Welcome to Format Free Fridays at AskDrDarcy.com, the one day a week when I break the format of answering your questions and I dispense that which we rarely welcome in life: Unsolicited advice.
It’s that time of year again: Time for me to reflect on the past year, to evaluate, and to identify a new goal for 2012. For me, this is a process of evaluating my personal growth. Am I a better person today than I was 365 days ago? What can I personally work on in the next 12 months that will enhance my life and as a result, enhance the lives of those whose lives I touch?
I think that the next level of my personal growth involves forgiveness. Like most of the people who cross the threshold of my office door, my childhood was less than ideal. My family, like so many others, is imperfect. My parents, who I love, were in desperate need of parenting skills and the absence thereof resulted in what I call trickle down dysfunction, much of which effected me, the youngest. As an adult, I have tried to work through these issues and I’ve had a fair amount of success, but navigating my relationships with the complicated members who make up my family continues to be an ongoing challenge for me.

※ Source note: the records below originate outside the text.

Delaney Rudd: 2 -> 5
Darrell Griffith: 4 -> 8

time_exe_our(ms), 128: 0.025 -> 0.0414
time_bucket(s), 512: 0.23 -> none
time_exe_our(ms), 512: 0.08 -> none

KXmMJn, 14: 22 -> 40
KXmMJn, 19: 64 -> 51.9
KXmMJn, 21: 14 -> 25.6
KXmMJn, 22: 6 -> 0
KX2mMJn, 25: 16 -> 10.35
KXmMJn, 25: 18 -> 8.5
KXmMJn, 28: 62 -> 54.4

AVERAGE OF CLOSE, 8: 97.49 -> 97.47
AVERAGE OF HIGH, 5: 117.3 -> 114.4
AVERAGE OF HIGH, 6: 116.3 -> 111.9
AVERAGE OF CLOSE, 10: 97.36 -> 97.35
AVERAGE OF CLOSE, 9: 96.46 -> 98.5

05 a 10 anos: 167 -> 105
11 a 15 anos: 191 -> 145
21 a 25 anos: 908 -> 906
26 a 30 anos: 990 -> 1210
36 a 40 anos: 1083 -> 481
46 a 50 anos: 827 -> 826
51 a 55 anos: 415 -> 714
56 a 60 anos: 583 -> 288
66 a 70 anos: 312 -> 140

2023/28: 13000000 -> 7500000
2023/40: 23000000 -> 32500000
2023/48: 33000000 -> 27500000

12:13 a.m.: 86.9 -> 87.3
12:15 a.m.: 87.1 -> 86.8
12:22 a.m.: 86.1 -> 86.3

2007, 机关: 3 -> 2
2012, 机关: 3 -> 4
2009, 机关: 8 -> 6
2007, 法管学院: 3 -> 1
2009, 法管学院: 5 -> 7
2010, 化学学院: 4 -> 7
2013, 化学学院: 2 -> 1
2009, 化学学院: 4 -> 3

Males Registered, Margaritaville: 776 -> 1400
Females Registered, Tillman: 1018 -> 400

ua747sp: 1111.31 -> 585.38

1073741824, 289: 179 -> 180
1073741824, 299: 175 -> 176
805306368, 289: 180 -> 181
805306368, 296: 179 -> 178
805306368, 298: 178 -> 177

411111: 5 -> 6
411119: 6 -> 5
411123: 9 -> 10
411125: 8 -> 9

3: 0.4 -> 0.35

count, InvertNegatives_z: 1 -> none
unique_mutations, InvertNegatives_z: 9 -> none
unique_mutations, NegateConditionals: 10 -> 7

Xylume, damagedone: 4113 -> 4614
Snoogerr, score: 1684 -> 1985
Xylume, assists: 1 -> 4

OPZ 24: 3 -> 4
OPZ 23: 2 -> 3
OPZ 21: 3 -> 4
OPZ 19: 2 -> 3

I speak to my clients endlessly about the importance of focusing on themselves; of not making their peace and happiness contingent on the cooperation of other people. I’ve assured my clients that this is the only real path to wellbeing. This year I’ve decided to put my rhetoric to the test: For the next 365 days, my focus will be on forgiveness.
In preparation for this new goal, I’ve done a fair amount of research on the topic of forgiveness. Most people begin this journey because they want to rid themselves of anger or of a desire for revenge. For me, forgiveness is not so much about letting go of a grudge or revenge, rather, letting go of the hope for an apology or of an acknowledgment of wrongdoing. I find it easy to forgive those who ask to be forgiven. I have found it virtually impossible to forgive those who not only fail to ask for it, but who take no responsibility for the mistakes they’ve made. I suspect therein lies the problem: If I’m waiting for others to change in order to feel better, I may be waiting forever.
There are about a billion books written on the topic of forgiveness. I suppose I’ll have to buy one and read it, since I don’t have the slightest idea of how to begin this process. I found an objective way of measuring my current level of forgiveness. Click here to see the questionnaire. The questionnaire tested for 3 areas of forgiveness (forgiveness of self, others & situations). I measured my level today and I'll measure it again next December. My scores are as follows: (self=24; others=17; situations=20; total forgiveness=61). In terms of forgiving myself, I'm as statistically likely to forgive myself as I am unlikely to forgive myself (for me, everything depends on the situation). In terms of forgiving others, I am usually unforgiving (no shock here). In terms of forgiving situations, I'm as likely to forgive as I am unlikely to forgive. Again, it depends on the circumstances.
At the end of this journey, maybe I’ll have a little more compassion in my heart. If not for them, than maybe for myself. I mean really... Who the hell does this?